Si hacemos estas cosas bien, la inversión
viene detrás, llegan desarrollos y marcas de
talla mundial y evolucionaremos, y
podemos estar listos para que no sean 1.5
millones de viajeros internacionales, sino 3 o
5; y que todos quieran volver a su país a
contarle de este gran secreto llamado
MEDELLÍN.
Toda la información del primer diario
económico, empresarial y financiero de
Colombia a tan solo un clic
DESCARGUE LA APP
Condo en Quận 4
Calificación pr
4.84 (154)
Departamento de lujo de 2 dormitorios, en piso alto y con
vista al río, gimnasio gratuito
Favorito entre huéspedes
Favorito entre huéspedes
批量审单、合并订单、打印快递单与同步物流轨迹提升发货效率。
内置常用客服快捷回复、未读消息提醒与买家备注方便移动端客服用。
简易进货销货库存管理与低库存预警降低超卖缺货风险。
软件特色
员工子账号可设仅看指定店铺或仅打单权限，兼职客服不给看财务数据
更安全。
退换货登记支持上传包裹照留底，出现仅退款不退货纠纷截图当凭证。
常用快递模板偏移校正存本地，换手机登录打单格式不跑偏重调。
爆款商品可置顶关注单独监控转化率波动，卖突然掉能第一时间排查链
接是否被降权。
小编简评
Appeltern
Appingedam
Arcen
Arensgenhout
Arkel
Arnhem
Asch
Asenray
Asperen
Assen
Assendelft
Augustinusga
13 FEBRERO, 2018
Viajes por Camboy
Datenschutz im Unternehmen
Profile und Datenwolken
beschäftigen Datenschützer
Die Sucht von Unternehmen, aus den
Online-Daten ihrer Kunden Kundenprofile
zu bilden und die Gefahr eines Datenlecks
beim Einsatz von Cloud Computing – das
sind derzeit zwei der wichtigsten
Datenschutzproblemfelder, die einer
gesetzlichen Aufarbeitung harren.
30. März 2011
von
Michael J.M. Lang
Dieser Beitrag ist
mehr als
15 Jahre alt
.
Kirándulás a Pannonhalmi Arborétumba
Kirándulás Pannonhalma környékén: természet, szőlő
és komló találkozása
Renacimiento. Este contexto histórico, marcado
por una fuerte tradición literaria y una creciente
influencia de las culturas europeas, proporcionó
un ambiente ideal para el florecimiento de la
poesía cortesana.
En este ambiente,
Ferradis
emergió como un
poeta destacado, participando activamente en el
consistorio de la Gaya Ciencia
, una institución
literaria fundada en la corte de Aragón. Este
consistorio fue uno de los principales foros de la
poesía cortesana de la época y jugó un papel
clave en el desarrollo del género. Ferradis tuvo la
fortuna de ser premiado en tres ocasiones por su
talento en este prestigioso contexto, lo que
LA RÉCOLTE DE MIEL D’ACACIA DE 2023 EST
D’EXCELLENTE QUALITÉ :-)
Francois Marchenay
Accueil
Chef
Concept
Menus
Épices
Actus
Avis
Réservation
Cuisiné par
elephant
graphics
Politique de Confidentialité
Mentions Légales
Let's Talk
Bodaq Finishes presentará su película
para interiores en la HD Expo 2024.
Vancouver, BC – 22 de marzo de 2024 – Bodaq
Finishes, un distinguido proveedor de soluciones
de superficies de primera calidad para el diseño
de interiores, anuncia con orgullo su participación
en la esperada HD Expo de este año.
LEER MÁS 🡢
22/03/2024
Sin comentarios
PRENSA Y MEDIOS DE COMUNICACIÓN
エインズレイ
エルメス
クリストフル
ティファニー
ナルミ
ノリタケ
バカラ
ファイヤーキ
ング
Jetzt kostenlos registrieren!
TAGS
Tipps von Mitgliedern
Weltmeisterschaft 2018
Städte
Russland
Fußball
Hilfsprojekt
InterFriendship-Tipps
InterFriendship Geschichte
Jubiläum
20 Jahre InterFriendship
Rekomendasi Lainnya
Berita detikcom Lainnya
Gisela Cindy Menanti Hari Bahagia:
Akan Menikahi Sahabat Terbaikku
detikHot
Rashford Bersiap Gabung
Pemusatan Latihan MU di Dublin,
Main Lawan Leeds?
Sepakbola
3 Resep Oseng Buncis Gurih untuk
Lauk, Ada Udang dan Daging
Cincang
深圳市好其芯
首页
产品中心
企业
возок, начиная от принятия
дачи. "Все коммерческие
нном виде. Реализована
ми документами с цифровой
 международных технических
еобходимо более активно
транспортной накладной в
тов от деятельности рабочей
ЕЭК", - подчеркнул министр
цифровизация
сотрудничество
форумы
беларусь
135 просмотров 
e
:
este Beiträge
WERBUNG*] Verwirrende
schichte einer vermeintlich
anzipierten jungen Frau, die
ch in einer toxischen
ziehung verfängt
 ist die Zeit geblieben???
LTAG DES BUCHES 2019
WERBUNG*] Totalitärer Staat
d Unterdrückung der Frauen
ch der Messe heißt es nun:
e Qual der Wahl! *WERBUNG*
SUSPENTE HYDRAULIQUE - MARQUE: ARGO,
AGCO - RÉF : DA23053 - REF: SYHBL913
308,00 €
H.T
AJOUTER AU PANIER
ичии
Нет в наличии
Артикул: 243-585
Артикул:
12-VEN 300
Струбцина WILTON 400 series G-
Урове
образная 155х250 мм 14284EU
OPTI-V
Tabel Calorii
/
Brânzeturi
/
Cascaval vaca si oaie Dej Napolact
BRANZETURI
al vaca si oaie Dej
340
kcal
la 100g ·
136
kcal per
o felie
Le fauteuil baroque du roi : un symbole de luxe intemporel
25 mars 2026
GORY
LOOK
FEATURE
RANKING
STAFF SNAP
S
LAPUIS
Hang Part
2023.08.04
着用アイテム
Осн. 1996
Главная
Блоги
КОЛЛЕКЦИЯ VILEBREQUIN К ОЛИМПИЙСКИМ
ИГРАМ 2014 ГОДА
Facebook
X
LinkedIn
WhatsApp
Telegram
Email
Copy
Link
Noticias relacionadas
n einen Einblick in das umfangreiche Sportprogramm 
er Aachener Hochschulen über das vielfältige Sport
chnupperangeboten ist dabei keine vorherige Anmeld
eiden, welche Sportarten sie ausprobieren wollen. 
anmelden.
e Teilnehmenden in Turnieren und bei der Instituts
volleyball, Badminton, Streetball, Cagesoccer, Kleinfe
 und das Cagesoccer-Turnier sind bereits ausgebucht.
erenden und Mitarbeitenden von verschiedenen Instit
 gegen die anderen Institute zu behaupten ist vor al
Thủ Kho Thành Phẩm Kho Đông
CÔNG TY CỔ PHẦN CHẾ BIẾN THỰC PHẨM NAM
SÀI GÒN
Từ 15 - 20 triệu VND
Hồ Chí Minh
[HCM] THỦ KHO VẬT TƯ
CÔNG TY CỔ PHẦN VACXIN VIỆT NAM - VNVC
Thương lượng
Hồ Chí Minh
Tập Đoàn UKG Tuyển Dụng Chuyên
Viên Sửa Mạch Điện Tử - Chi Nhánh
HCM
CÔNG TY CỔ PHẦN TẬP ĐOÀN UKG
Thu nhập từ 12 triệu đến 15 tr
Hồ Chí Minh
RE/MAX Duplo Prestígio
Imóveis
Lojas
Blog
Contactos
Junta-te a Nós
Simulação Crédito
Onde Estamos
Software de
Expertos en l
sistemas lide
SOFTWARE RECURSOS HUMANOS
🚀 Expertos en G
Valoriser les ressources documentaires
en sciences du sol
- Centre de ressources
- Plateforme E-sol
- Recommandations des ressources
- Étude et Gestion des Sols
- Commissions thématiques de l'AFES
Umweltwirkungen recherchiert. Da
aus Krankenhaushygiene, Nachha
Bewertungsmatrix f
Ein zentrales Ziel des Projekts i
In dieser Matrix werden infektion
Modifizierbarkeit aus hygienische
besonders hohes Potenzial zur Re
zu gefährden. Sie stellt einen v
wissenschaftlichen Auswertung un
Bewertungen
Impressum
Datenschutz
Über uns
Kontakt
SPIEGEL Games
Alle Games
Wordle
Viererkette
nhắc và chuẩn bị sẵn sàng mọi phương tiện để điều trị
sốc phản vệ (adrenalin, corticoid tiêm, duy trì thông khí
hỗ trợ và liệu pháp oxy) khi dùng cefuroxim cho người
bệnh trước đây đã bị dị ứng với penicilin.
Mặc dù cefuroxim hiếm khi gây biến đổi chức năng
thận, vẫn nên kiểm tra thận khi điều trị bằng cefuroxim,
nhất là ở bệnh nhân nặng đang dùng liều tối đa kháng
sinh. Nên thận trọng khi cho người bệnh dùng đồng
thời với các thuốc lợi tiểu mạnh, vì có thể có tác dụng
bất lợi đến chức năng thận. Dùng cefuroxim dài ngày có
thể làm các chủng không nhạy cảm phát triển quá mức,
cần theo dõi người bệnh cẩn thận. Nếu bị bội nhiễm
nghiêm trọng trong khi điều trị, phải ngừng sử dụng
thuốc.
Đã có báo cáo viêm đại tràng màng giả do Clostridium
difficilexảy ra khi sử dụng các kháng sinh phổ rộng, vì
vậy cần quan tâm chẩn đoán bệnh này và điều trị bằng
⁂
(TASK DETAILS): In the material above, find each line that contains the word "WERBUNG", and select it.

(EXERCISE ANSWER):
WERBUNG*] Verwirrende
WERBUNG*] Totalitärer Staat
e Qual der Wahl! *WERBUNG*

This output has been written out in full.